The feast is in celebration of the season of the palm fruit, which falls on Nabami day during the monsoon. They live a life of near-starvation but the mother tries to do her best in the given circumstances to keep them happy. There is a moving scene where the mother dishes out some paayesh she has prepared for the boys from the palm fruit they have collected and a little rice their father has brought in. They lick up their plates and the husband praises her cooking when she says, “If only I could add a bit of milk and coconut to the paayesh.” Imagine making kheer without the basic ingredient – milk! But they all take it as a part of life that underscores the tragic irony of their lives.
The feast is an annual affair when the entire village is invited to enjoy a grand lunch.

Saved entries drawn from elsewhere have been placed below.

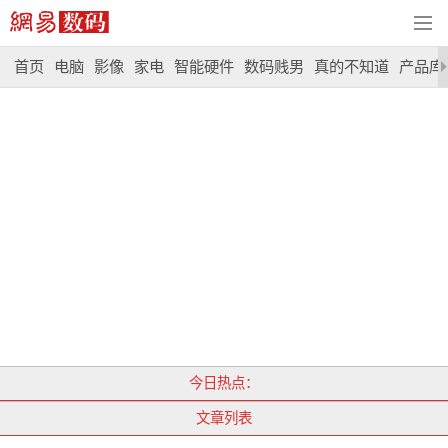
首页
电脑
影像
家电
智能硬件
数码贱男
真的不知道
产品库
今日热点：
文章列表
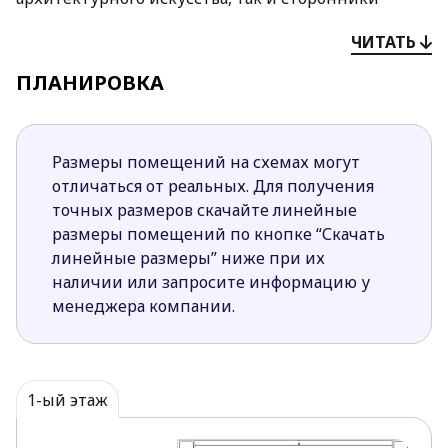
традиционных домов.
ЧИТАТЬ
Чем привлекателен проект Z333:
ПЛАНИРОВКА
Фасад, отделанный белой штукатуркой и
деревянными панелями, создает впечатление
свежего дизайна.
Размеры помещений на схемах могут
Интерьер четко и удобно разделен на
отличаться от реальных. Для получения
гостиную в левой части дома и часть для
точных размеров скачайте линейные
отдыха в правой части здания.
размеры помещений по кнопке “Скачать
Особую атмосферу создает камин, который
линейные размеры” ниже при их
запроектирован по центру дневной зоны,
наличии или запросите информацию у
объединяющей в единое пространство
менеджера компании.
столовую, кухню и гостиную.
Спальная часть дома состоит из трех комнат и
ванной комнаты.
1-ый этаж
Мы знаем, что много застройщиков мечтает о том,
чтобы в доме царила атмосфера тепла, уюта и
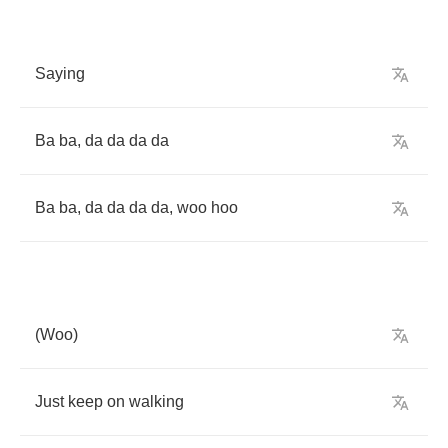
Saying
Ba
ba
,
da
da
da
da
Ba
ba
,
da
da
da
da
,
woo
hoo
(
Woo
)
Just
keep
on
walking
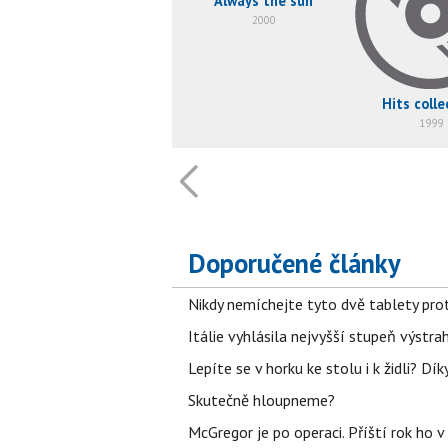
Always the sun
2000
Hits colle
1999
Doporučené články
Nikdy nemíchejte tyto dvě tablety pro
Itálie vyhlásila nejvyšší stupeň výstr
Lepíte se v horku ke stolu i k židli? D
Skutečně hloupneme?
McGregor je po operaci. Příští rok ho 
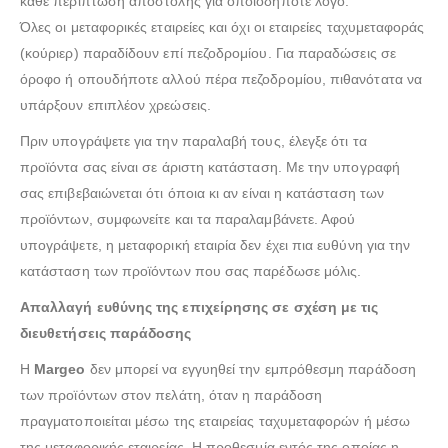
κάθε περίπτωση αποστολής για οποιοδήποτε λόγο.
Όλες οι μεταφορικές εταιρείες και όχι οι εταιρείες ταχυμεταφοράς
(κούριερ) παραδίδουν επί πεζοδρομίου. Για παραδώσεις σε
όροφο ή οπουδήποτε αλλού πέρα πεζοδρομίου, πιθανότατα να
υπάρξουν επιπλέον χρεώσεις.
Πριν υπογράψετε για την παραλαβή τους, έλεγξε ότι τα
προϊόντα σας είναι σε άριστη κατάσταση. Με την υπογραφή
σας επιβεβαιώνεται ότι όποια κι αν είναι η κατάσταση των
προϊόντων, συμφωνείτε και τα παραλαμβάνετε. Αφού
υπογράψετε, η μεταφορική εταιρία δεν έχει πια ευθύνη για την
κατάσταση των προϊόντων που σας παρέδωσε μόλις.
Απαλλαγή ευθύνης της επιχείρησης σε σχέση με τις
διευθετήσεις παράδοσης
Η
Margeo
δεν μπορεί να εγγυηθεί την εμπρόθεσμη παράδοση
των προϊόντων στον πελάτη, όταν η παράδοση
πραγματοποιείται μέσω της εταιρείας ταχυμεταφορών ή μέσω
της μεταφορικής εταιρείας. Η προθεσμία εντός της οποίας η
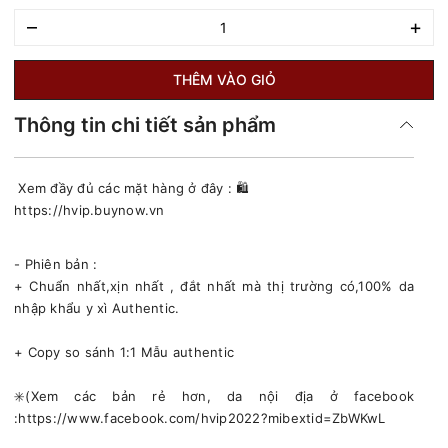
–
+
THÊM VÀO GIỎ
Thông tin chi tiết sản phẩm
Xem đầy đủ các mặt hàng ở đây : 🛍
https://hvip.buynow.vn
- Phiên bản :
+ Chuẩn nhất,xịn nhất , đắt nhất mà thị trường có,100% da
nhập khẩu y xì Authentic.
+ Copy so sánh 1:1 Mẫu authentic
✳️(Xem các bản rẻ hơn, da nội địa ở facebook
:https://www.facebook.com/hvip2022?mibextid=ZbWKwL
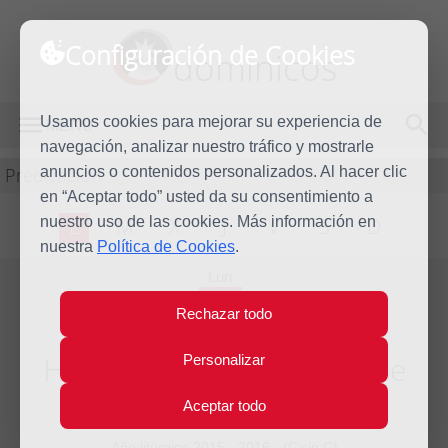
Configuración de Cookies
dominicos
Usamos cookies para mejorar su experiencia de
MENÚ
navegación, analizar nuestro tráfico y mostrarle
Predicación
anuncios o contenidos personalizados. Al hacer clic
en “Aceptar todo” usted da su consentimiento a
nuestro uso de las cookies. Más información en
L
M
X
J
V
S
D
nuestra
Política de Cookies
.
Lun
8
Rechazar todo
Ago
2016
Homilía Santo Domingo de
Personalizar
Guzmán
Aceptar todo
Año litúrgico 2015 - 2016 - (Ciclo C)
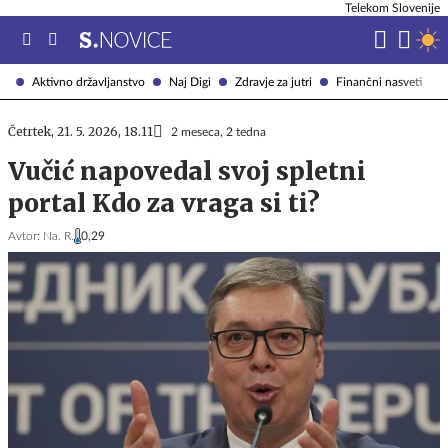
Telekom Slovenije
Aktivno državljanstvo
Naj Digi
Zdravje za jutri
Finančni nasveti
Četrtek, 21. 5. 2026, 18.11
2 meseca, 2 tedna
Vučić napovedal svoj spletni
portal Kdo za vraga si ti?
Avtor:
Na. R.
0,29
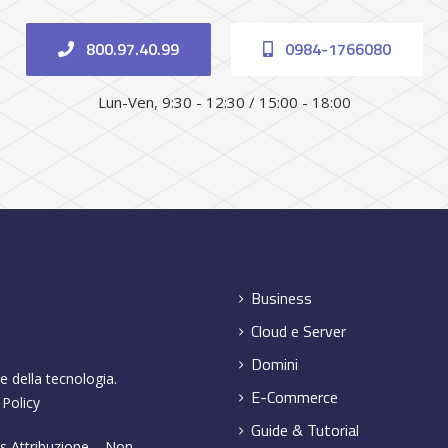
800.97.40.99
0984-1766080
Lun-Ven, 9:30 - 12:30 / 15:00 - 18:00
Business
Cloud e Server
Domini
e della tecnologia.
E-Commerce
 Policy
Guide & Tutorial
 Attribuzione – Non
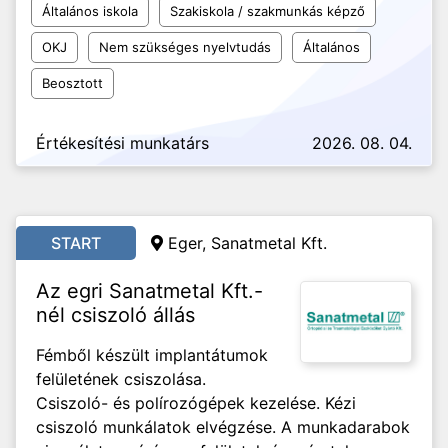
Általános iskola
Szakiskola / szakmunkás képző
OKJ
Nem szükséges nyelvtudás
Általános
Beosztott
Értékesítési munkatárs
2026. 08. 04.
START
Eger, Sanatmetal Kft.
Az egri Sanatmetal Kft.-
nél csiszoló állás
Fémből készült implantátumok
felületének csiszolása.
Csiszoló- és polírozógépek kezelése. Kézi
csiszoló munkálatok elvégzése. A munkadarabok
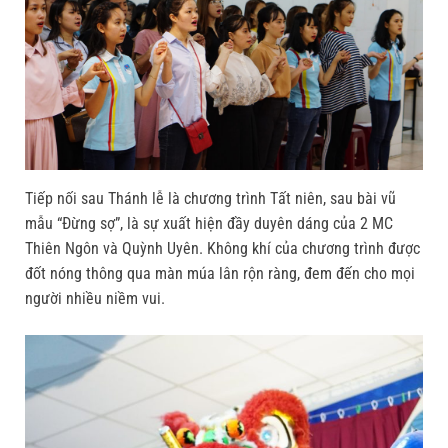
Tiếp nối sau Thánh lễ là chương trình Tất niên, sau bài vũ
mẫu “Đừng sợ”, là sự xuất hiện đầy duyên dáng của 2 MC
Thiên Ngôn và Quỳnh Uyên. Không khí của chương trình được
đốt nóng thông qua màn múa lân rộn ràng, đem đến cho mọi
người nhiều niềm vui.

While one of them picks palm fruits from the neighbourhood to be sold to the same aunt the other dissuades him in fear that this might stop them from being invited. The day of reckoning arrives and the boys wait to be invited. As they sit and watch the villagers flocking in groups to the feast, they finally come to terms that their dream of the invitation will never be realised. Mandal does not capitalise on the tragedy of poverty. He tells a story of simple people who lived in a simple village that could quite easily be a microcosm of any village in India distanced somewhat by language and custom.
He remains absolutely loyal to Bandopadhyay’s original story. The climate and the landscape bear a close resemblance to Boral, the village that formed the backdrop of Pather Panchali where Bandopadhyay lived all his life. “Since Boral is now a developed township, I had to go location hunting to look for the right backdrop for the film,” he said. His efforts seem to have borne fruit and the mushy landscape with the white kaash forests across the horizon takes one back on a trip to Pather Panchali.
Mandal has made imaginative use of the backdrop and the landscape of rural Bengal so that it blends into the incidents and the characters of the film. The kaash flowers swaying away in the breeze might remind us of Pather Panchali, “It is my way of paying a humble tribute to the two great masters —Bibhuti Bhushan and Satyajit Ray who inspired my first film,” he says. Shot brilliantly in colour (Samir Debnath), the rains in the village where both adults and children are oblivious to the city-bred’s constant fear of getting drenched are frozen in time.
Manik Bhattacharya’s production design brings alive the thatched hut in which the boys live and their mother cooks as well as it juxtaposes the affluence of Joti aunty’s spacious home with a garden thrown in and a guava tree. All the actors shine with natural and spontaneous performances. Sunil Mukherjee as Khudiram, the boys’ father, Sreela Majumdar as Giribala, their mother, Saurabh Das as Gopal and Suparna Bhattacharya as Nepal never once appear artificial either in their make-up and costume or in their performance.
The dream scene is superfluous and does not quite belong. Talnabami is not just a film with a simple story. It is also a scathing attack on our social system where even close family ties break under the pressure of unequal situations of economic power even when such inequality, specially in rural India, is circumstantial and in some way, a tragedy of destiny.